*** Opening of Input ***

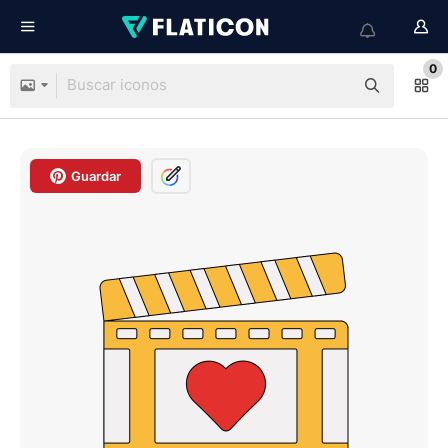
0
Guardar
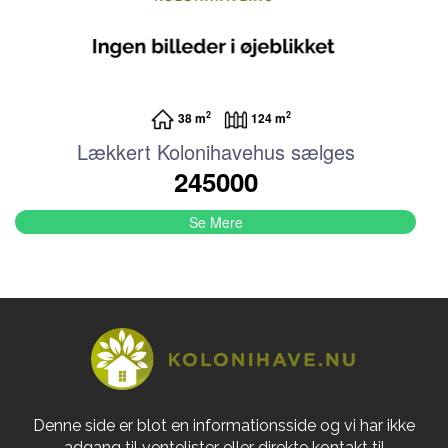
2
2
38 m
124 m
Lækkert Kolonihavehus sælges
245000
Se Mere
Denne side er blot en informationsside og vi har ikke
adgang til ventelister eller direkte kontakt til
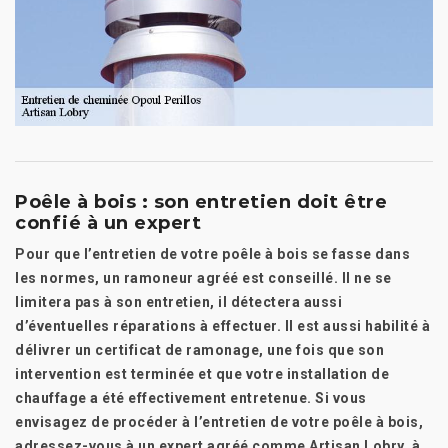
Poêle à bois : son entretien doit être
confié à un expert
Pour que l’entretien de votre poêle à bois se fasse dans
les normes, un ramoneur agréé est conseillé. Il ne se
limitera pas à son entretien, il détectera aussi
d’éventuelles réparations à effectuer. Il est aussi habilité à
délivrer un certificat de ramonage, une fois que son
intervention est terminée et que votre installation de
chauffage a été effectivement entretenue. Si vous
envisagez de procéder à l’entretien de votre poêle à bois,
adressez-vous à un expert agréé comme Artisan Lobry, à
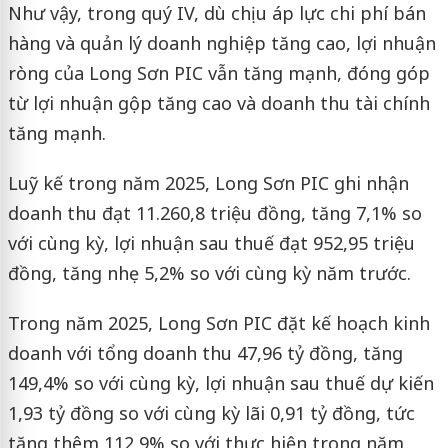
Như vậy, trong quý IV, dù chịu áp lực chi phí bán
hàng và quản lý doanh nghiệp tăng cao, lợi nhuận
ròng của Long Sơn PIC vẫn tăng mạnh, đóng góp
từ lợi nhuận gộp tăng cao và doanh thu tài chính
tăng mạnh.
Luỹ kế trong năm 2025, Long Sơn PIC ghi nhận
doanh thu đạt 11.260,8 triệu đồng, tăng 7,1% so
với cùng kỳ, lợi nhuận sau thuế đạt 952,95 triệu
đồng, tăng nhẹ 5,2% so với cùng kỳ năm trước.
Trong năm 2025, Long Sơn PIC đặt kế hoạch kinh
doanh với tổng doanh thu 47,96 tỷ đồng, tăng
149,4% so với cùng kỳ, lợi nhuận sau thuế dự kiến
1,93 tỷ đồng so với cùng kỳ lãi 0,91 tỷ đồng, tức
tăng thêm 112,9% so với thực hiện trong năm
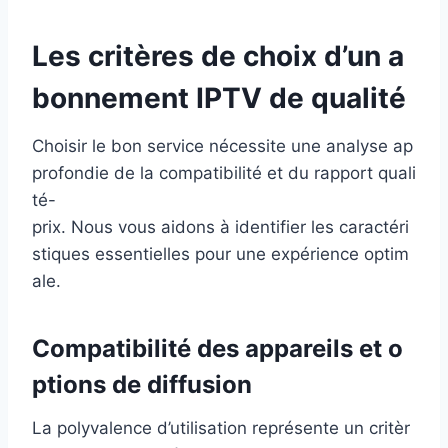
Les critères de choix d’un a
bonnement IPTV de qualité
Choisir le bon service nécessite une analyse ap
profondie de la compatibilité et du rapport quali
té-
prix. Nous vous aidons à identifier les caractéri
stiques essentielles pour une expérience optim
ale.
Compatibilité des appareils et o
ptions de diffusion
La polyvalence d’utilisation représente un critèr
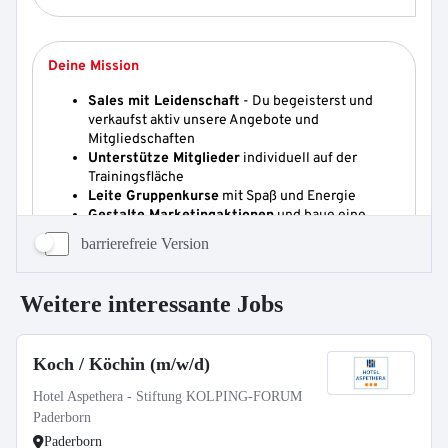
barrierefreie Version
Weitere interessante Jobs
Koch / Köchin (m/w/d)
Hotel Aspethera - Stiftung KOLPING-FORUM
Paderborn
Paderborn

*** Close of Input ***
*** Opening of Input ***

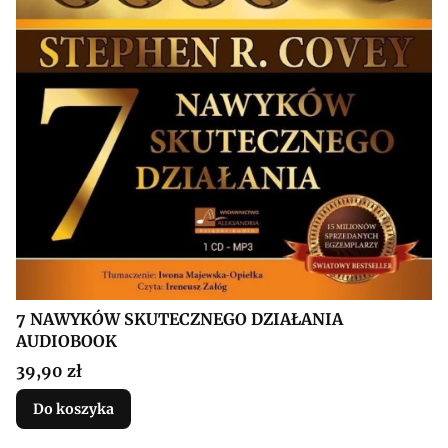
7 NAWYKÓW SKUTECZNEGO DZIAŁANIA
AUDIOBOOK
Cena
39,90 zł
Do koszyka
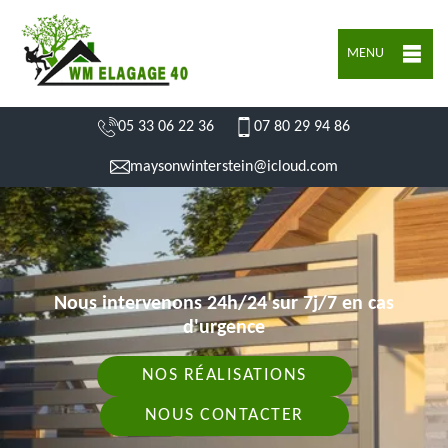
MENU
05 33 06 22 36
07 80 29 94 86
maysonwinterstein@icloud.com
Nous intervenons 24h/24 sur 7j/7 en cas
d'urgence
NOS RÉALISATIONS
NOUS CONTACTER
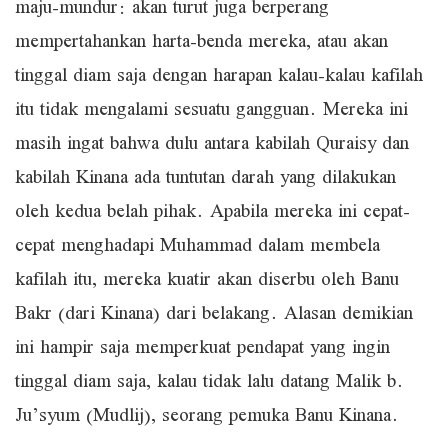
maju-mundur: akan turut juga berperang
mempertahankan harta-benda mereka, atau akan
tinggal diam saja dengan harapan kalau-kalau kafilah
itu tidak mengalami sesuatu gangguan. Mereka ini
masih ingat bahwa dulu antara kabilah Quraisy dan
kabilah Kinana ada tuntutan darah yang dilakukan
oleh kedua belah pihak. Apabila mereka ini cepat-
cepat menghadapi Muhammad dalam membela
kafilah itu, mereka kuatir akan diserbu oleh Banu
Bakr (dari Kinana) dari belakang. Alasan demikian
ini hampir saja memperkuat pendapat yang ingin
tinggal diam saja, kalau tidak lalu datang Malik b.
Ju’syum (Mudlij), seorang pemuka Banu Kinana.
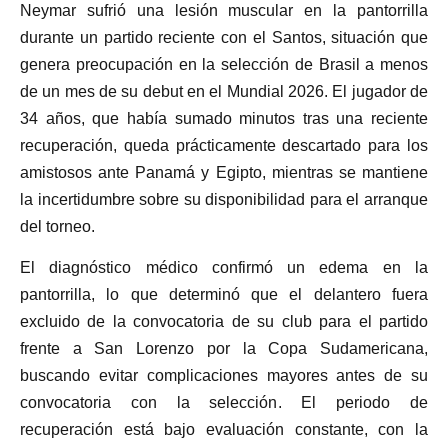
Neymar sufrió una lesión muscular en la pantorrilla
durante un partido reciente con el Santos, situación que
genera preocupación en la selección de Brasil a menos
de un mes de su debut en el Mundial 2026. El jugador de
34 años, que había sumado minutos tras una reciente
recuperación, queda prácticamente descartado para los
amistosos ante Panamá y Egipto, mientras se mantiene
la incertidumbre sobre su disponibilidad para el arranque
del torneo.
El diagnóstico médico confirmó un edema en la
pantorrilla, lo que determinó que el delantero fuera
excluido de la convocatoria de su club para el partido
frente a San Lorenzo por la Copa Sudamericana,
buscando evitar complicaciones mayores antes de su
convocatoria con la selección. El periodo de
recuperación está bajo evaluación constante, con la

*** Close of Input ***

▶ [Exercise aim] What you need to produce is an exact copy of the entries above, limited to the lines from the one with "Ju’syum (Mudlij), seorang pemuka Banu Kinana." up to and including the one with "34 años, que", without pictures.

▶ [Answer space]
Ju’syum (Mudlij), seorang pemuka Banu Kinana.
Neymar sufrió una lesión muscular en la pantorrilla
durante un partido reciente con el Santos, situación que
genera preocupación en la selección de Brasil a menos
de un mes de su debut en el Mundial 2026. El jugador de
34 años, que había sumado minutos tras una reciente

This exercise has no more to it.